GOAL OF THE EXERCISE → Excluding pictures, retype the line with "Figure 2. Degradation" and each line that follows it to the end of the data below, word for word.

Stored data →
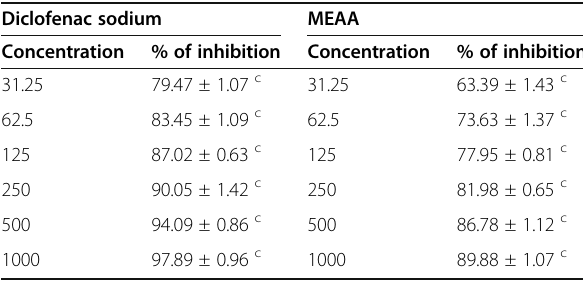
Values are expressed as mean ± SEM ( n = 3); c p < 0.001 are statistically significant comparison with diclofenac sodium followed by Dunnett ’ s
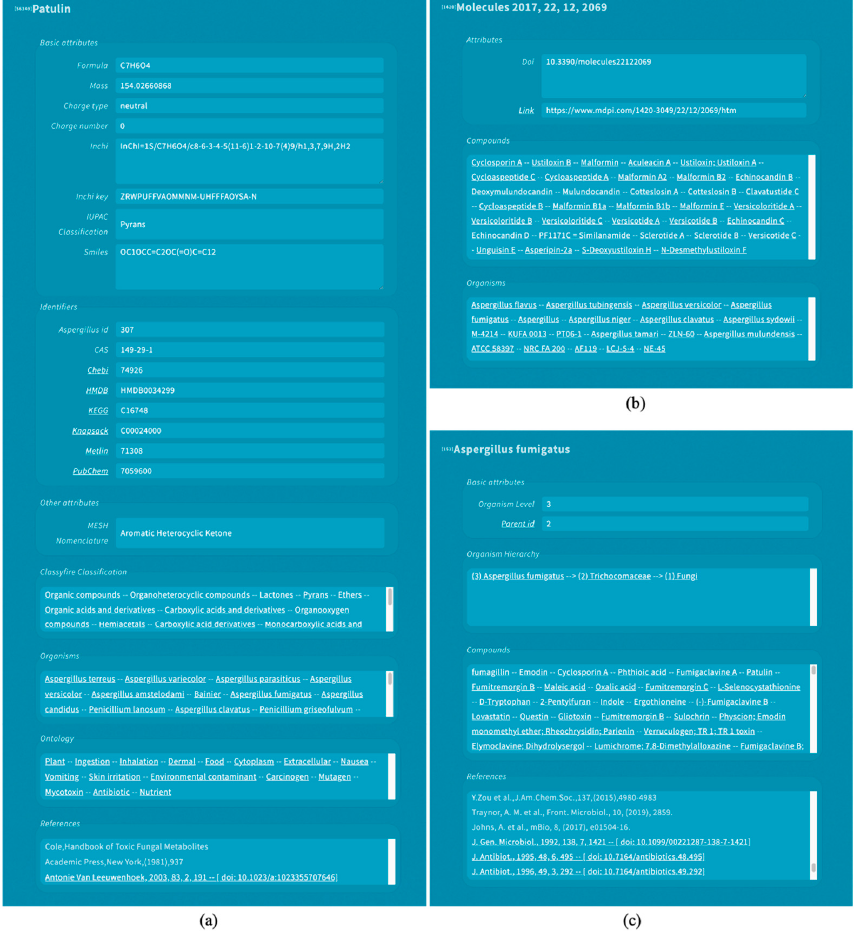
Table 2. Number of Aspergillus compounds in Aspergillus DB, NP Atlas, KNApSAcK, and A2MDB. AspergillusDB Figure 2. Web interface of CMM showing the information about ( a ) patulin compound; ( b ) literature reference with doi: 10.3390/molecules22122069; ( c ) Aspergillus fumigatus species.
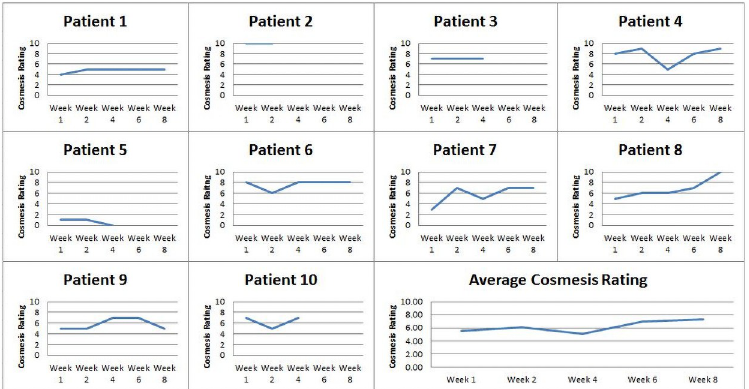
Fig 5. Individual and group cosmesis rating (0–10) by time point (weeks). Subjects 1,4,5,6,7,8,9 completed 8 weeks FU. Subject 2 dropped out at week 4 FU. Subjects 3, 10 received cranioplasties prior to week 8 FU. Subject 5, institutionalized after week 2 FU had no assistance to don HPPD. The average wearing time was computed based on complete data available (N =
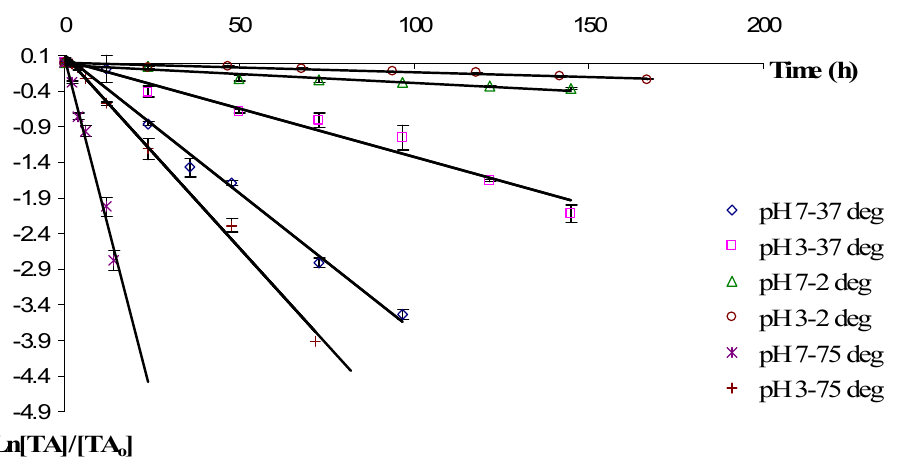
Figure 2. Degradation of anthocyanins in cranberrybush fruits ethanolic extract during storage at different temperature and pH values (Vertical lines represent SD, n =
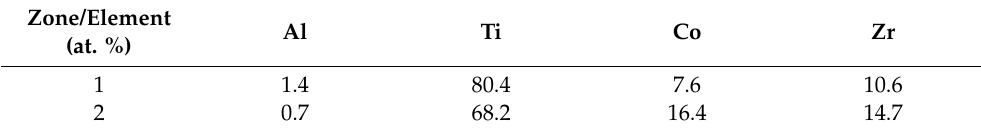
Table 4. Results of EDX area analysis from Figure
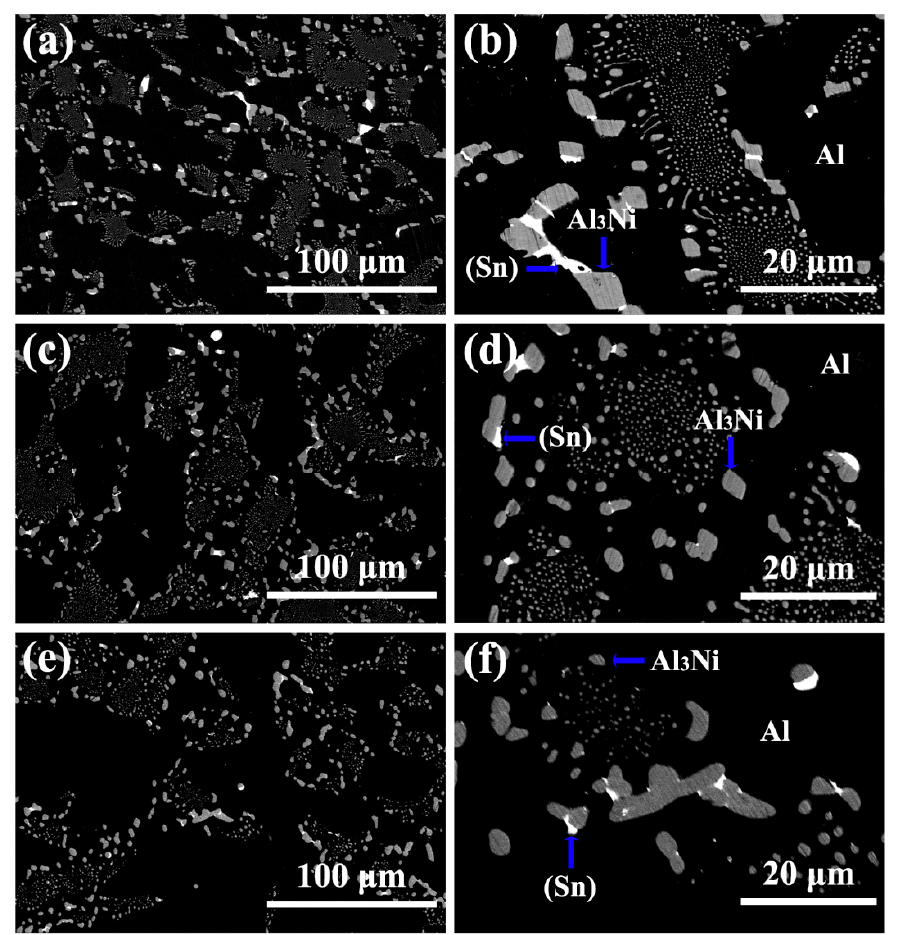
Figure 2. The microstructure of Al-5.4Ni-2Sn alloy solidified under different pressures. ( a , b ) Ambient pressure, ( c , d ) 2 GPa, ( e , f ) 4 GPa.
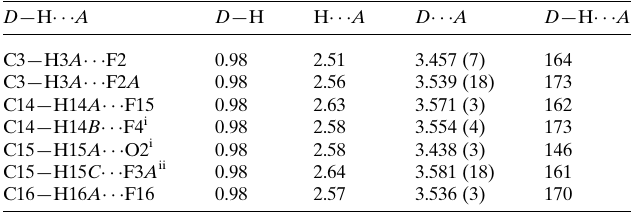
Table 2 Hydrogen-bond geometry (A˚ , (cid:2) ).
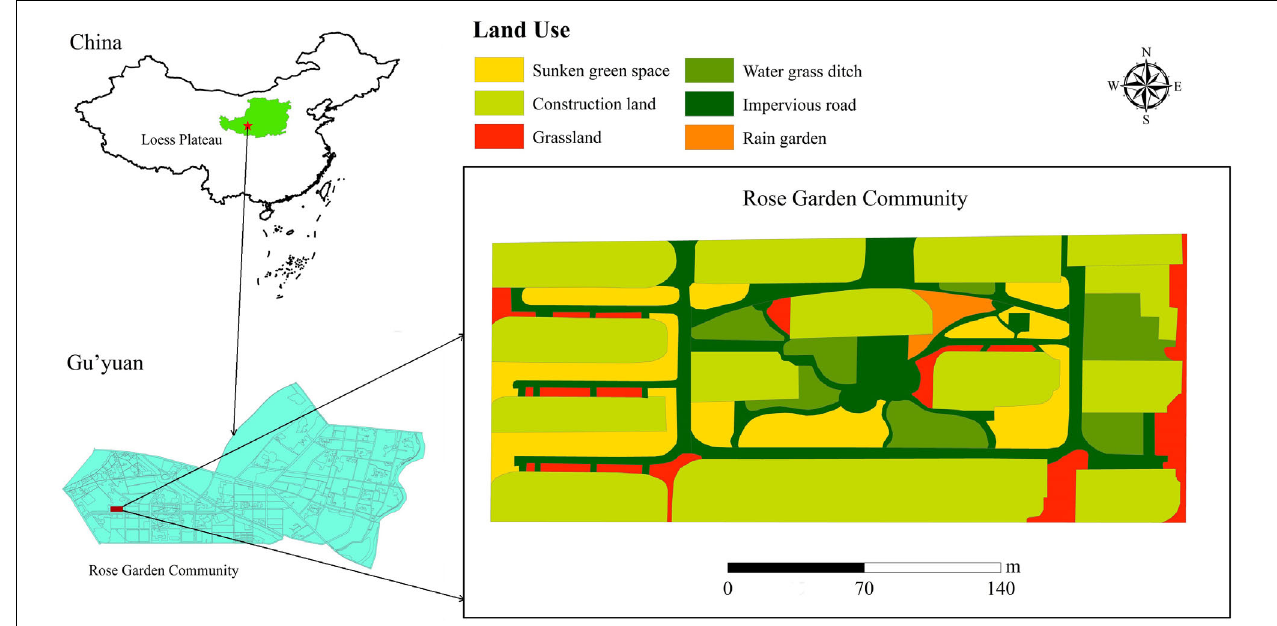
FIGURE 1 | Location of the study area.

WRITTEN SOLUTION →
Figure 2. Degradation of anthocyanins in cranberrybush fruits ethanolic extract during storage at different temperature and pH values (Vertical lines represent SD, n =
Table 4. Results of EDX area analysis from Figure
Figure 2. The microstructure of Al-5.4Ni-2Sn alloy solidified under different pressures. ( a , b ) Ambient pressure, ( c , d ) 2 GPa, ( e , f ) 4 GPa.
Table 2 Hydrogen-bond geometry (A˚ , (cid:2) ).
FIGURE 1 | Location of the study area.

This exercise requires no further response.